At the end of this year, the U.S. economy faces the so-called “fiscal cliff”: the Bush tax cuts will expire, and as a result of the 2011 deal that raised the debt ceiling, automatic spending cuts will begin.
Policymakers are considering how to respond, given the weak prospects for the economy in the short-run, and the dismal prospects for the federal budget in the medium- and long-term. President Obama has proposed extending most of the Bush-era tax cuts, but not the tax rate cuts for the highest-income households, whereas Congressional Republicans would like to extend all of the tax cuts.
A better approach would be to go over the fiscal cliff—that is, let the tax cuts expire and the automatic spending cuts occur—and to enact a temporary stimulus package.
Going over the cliff is the only way to get the economy on a good long-term budget path with a deficit reduction package that balances revenue increases and spending cuts.
It would put the economy on a better long-term path through cutting deficits by about $4 trillion over the next 10 years relative to current policy and by stabilizing the ratio of debt to GDP. This is no small feat. It would be the opposite of “kicking the can down the road,” which is what Congress has done in the past and has been roundly criticized by experts and others.

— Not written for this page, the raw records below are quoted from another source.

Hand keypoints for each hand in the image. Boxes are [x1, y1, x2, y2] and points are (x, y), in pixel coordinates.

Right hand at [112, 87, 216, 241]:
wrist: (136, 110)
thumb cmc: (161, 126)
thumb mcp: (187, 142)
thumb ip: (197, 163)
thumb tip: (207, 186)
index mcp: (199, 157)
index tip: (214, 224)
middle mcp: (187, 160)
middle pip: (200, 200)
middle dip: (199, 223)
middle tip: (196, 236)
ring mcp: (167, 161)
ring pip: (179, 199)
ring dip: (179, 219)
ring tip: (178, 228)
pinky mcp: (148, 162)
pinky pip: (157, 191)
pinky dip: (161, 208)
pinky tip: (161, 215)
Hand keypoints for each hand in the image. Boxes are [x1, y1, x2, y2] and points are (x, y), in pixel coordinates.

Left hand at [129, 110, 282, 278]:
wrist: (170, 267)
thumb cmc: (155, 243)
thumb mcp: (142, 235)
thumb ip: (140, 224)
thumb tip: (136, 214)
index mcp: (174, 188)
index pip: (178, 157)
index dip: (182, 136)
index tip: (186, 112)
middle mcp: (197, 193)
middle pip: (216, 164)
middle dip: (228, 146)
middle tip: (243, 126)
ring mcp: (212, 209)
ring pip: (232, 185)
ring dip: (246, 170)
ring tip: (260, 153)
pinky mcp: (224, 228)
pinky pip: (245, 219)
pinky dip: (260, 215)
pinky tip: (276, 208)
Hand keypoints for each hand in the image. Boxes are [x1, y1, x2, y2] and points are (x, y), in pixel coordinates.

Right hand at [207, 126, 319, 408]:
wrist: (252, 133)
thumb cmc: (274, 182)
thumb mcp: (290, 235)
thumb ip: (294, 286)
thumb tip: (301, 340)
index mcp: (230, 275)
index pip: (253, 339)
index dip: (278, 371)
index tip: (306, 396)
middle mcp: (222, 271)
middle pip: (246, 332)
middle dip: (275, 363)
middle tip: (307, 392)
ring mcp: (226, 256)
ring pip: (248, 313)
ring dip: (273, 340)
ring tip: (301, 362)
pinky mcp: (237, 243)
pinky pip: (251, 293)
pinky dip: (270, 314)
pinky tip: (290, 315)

It is the only way to get a deficit reduction package that is fairly balanced between spending cuts and revenue increases. About 90% of Republicans in Congress have signed the “No New Taxes” pledge. This is a mainstream Republican position, not some fringe part of the party.
The signers pledge to oppose any net tax increases, regardless of the situation. (Think about this: even if we were being invaded and needed revenues to defend the homeland, the Pledge would require its signees to eschew tax increases.)
That means that, although an overwhelming majority of Americans—70% in a recent Pew survey—would like to see revenues account for a significant share of a long-term budget agreement, there is no way to achieve that outcome via a budget “deal” in the current situation. Going over the cliff solves that problem, raising revenue by about $2.8 trillion over the next decade. And, of course, we don’t need a vote to achieve that. Just doing nothing—letting the tax cuts expire—suffices.
Going over the fiscal cliff does create two problems, however, both of which are solvable.
The first is that although it would put the overall budget on a good long-term path, the structure of the resulting tax or spending policies may find disfavor. The revenue increases would come from tax rate increases, rather than deduction-reducing, base-broadening efforts that would make taxes simpler and fairer. The spending cuts would come from military and domestic discretionary spending—where most government investments occur—rather than from the chief drivers of long-term spending growth, Medicare and Medicaid.
The key point, though, is that having the additional revenues and lower spending path that comes from going over the cliff would give policymakers the opportunity—the budget resources —to strike a budget deal, and the less-than-ideal structure of the tax and spending changes would give them the incentive. And because the “No New Taxes” pledge makes it impossible to include significant revenues as part of a budget deal now, it will be easier to reach a balanced deficit reduction package if we go over the cliff first and then negotiate spending up a little and taxes down a little, rather than trying to reach balanced deal now by negotiating taxes up and spending down.
The second problem is that going over the fiscal cliff, without enacting other policy changes, would likely hurt the economy in the short-run, as the Congressional Budget Office and others have noted. This is basically an argument that spending cuts and tax increases will hurt the economy in the short-run, and therefore it is an argument that a stimulus package—that is, tax cuts and spending increases—could help the economy in the short-run.
A stimulus package that stays away from the partisan wrangling over the Bush tax cuts, and consists instead of payroll tax cuts, infrastructure investment and aid to the states could be structured as temporary and would have a bigger “bang for the buck” than extending the Bush tax cuts, while also being more progressive.
The expiration of the Bush tax cuts and the automatic spending cuts slated to take effect in a few months offer a rare chance to do what policymakers have not, so far, been able to do—deal seriously with the 10-year budget deficits looming over the economy. Legislators should embrace that opportunity while also tending to the short-term needs of the economy.